L'année a commencé fort, avec les excellents albums d'Anthony Joseph et Dälek, puis, de la très bonne surprise qu'a été le Wu-Tang au dernier Q-Tip en passant par les Mulatu Astatke, Anti-pop Consortium, Lee Fields et autres Kill the Vultures, n'a cessé de nous gâter en excellents disques "groove". Et du groove pour tous les goûts :
Le mélange détonnant et jubilatoire, sur Bird Head Son d'Anthony Joseph & the Spasm Band, de funk, afro-beat, jazz, hip-hop, spoken word... bref, ce sont un peu toutes les musiques noires qui sont conviées chez lui et se sont rarement toutes retrouvées à pareille fête. Un modèle du genre et un incontournable pour tout amateur de groove qui se respecte.
Le groove sombre et crépusculaire du Wu-Tang, pour un retour discret mais néanmoins remarquable (Chamber Music).
Le groove glauque (oui, ça existe), expérimental et post-apocalyptique de Dälek. Après les indispensables Absence et Abandoned Language, Dälek parvient sur Gutter Tactics à maintenir un même niveau de qualité et à s'imposer encore un peu plus comme un des groupes les plus passionnants de la décennie.
Le groove robotique (oui, ça existe aussi) des précurseurs de l'abstract hip-hop, Anti-Pop Consortium, pour un retour (que l'on n'attendait pas) en très grande forme avec ce Fluorescent Black intense, efficace et inventif.
La soul accrocheuse, très plaisante et remarquablement bien ficelée de Lee Fields & the Expressions (My Word).
Celle, plus roots, rugueuse et "Jamesbrownienne" de Black Joe Lewis & the Honeybears (Tell'em what your name is).
Le groove hip-hop / soul / funk, festif, lumineux et aéré de Brother Ali (Us).
Le groove envoûtant du roi de l'ethio-jazz, Mulatu Astatke (Inspiration Information), qui n'avait rien enregistré depuis 20 ans, accompagné ici du groupe anglais The Heliocentrics. Et la rencontre est de très haut niveau...
Le groove mélancolique et atmosphérique - qui lorgne vers le trip-hop - d'une des figures de l'abstract hip-hop, DJ Signify (Of Cities). Pas l'album le plus novateur, excitant ou spectaculaire de l'année, mais un bel album...
Le groove électro de Bike for Three (More Heart than Brains), nouveau projet de Buck 65, qui revient en très grande forme après avoir un peu baissé de niveau ces dernières années. Une très bonne surprise.
Le groove classieux, jazzy, à la fois élégant et catchy de Q-Tip qui, avec son Kamaal & the Abstract, nous livre un des albums les plus agréables et réussis de l'année. Dans le genre "hip-hop jazzy cool et séduisant", je retiens aussi Stop. Think. Run d'US3.
Toujours dans un registre hip-hop / jazz, mais en bien plus sombre, rêche et exigeant ; le superbe Ecce Beast de Kill the Vultures.

> EXERCICES
1. Citez la sélection d'albums groove en partant de « La soul accrocheuse, très » et en poursuivant jusqu'à « Brother Ali (Us). ».
2. Relevez, s'il vous plaît, tous les titres d'albums que la sélection d'albums groove indique entre parenthèses.

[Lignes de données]
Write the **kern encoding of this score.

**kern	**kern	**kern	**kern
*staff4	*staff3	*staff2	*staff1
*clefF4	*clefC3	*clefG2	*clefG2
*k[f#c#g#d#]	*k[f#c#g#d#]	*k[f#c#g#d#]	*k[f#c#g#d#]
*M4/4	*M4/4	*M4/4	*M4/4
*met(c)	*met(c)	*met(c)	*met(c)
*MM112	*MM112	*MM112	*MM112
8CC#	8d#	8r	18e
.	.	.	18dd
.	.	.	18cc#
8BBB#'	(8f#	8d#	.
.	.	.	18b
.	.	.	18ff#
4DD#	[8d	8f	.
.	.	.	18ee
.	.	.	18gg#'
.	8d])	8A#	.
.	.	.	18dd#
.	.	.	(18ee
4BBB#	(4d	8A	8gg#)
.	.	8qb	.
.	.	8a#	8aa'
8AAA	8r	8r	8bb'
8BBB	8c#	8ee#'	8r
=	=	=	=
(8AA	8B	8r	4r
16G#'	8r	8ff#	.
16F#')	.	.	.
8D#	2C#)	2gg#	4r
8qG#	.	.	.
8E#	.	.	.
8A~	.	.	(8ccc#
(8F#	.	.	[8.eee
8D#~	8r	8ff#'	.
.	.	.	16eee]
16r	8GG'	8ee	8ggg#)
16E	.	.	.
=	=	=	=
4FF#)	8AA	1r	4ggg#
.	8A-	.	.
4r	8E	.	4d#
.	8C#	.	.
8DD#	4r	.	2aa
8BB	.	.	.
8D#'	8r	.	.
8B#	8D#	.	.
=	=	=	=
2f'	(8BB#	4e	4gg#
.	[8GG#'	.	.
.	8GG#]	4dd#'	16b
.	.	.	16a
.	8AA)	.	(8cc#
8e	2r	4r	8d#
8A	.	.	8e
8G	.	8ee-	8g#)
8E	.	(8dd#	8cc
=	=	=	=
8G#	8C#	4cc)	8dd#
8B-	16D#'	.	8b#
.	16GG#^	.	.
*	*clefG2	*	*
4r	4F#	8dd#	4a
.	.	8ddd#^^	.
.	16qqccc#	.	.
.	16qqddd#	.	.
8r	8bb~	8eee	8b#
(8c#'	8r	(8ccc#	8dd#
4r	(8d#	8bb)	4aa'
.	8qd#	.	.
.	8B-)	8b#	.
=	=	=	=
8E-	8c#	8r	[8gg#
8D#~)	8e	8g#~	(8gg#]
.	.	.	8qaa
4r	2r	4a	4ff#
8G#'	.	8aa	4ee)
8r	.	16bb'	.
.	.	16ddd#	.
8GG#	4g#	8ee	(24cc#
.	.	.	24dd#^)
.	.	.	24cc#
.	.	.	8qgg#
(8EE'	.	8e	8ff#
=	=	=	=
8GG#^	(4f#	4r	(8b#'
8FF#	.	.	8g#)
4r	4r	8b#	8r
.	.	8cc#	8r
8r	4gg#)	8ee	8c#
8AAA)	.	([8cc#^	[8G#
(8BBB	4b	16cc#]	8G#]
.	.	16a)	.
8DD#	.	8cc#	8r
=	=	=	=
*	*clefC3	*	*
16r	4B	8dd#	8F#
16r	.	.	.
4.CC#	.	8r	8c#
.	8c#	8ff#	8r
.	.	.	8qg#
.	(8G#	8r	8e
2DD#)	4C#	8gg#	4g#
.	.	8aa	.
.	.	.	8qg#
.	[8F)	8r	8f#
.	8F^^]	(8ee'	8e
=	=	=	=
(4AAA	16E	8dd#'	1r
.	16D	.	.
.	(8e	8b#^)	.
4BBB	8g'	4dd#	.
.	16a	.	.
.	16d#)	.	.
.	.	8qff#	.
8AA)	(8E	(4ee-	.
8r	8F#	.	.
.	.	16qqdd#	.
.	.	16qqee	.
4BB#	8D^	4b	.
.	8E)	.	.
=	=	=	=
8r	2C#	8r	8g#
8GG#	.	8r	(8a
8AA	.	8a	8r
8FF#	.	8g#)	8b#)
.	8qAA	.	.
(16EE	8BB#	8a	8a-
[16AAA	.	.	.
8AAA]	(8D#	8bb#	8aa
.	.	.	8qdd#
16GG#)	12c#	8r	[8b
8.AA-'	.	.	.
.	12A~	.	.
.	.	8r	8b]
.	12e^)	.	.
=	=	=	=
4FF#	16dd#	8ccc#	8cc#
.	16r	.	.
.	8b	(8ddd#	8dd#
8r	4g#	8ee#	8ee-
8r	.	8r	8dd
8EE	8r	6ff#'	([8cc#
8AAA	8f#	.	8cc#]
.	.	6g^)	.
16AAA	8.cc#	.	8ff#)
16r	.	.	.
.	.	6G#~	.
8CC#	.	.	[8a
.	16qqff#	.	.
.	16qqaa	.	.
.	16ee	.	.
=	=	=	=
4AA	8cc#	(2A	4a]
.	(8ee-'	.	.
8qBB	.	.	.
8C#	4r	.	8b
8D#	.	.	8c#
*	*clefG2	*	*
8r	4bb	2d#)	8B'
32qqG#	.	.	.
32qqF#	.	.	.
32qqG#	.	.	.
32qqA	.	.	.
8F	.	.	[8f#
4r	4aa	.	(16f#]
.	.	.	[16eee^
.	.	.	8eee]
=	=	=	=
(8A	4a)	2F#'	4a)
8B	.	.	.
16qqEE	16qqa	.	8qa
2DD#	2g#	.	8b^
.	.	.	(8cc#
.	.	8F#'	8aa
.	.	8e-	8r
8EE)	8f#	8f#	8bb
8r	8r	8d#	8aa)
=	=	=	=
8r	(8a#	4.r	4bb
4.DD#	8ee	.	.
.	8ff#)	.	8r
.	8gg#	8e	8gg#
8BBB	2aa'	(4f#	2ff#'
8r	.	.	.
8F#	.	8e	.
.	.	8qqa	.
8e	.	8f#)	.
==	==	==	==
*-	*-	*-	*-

> CORRIGÉS
1.
La soul accrocheuse, très plaisante et remarquablement bien ficelée de Lee Fields & the Expressions (My Word).
Celle, plus roots, rugueuse et "Jamesbrownienne" de Black Joe Lewis & the Honeybears (Tell'em what your name is).
Le groove hip-hop / soul / funk, festif, lumineux et aéré de Brother Ali (Us).

2.
Chamber Music
My Word
Tell'em what your name is
Us
Inspiration Information
Of Cities
More Heart than Brains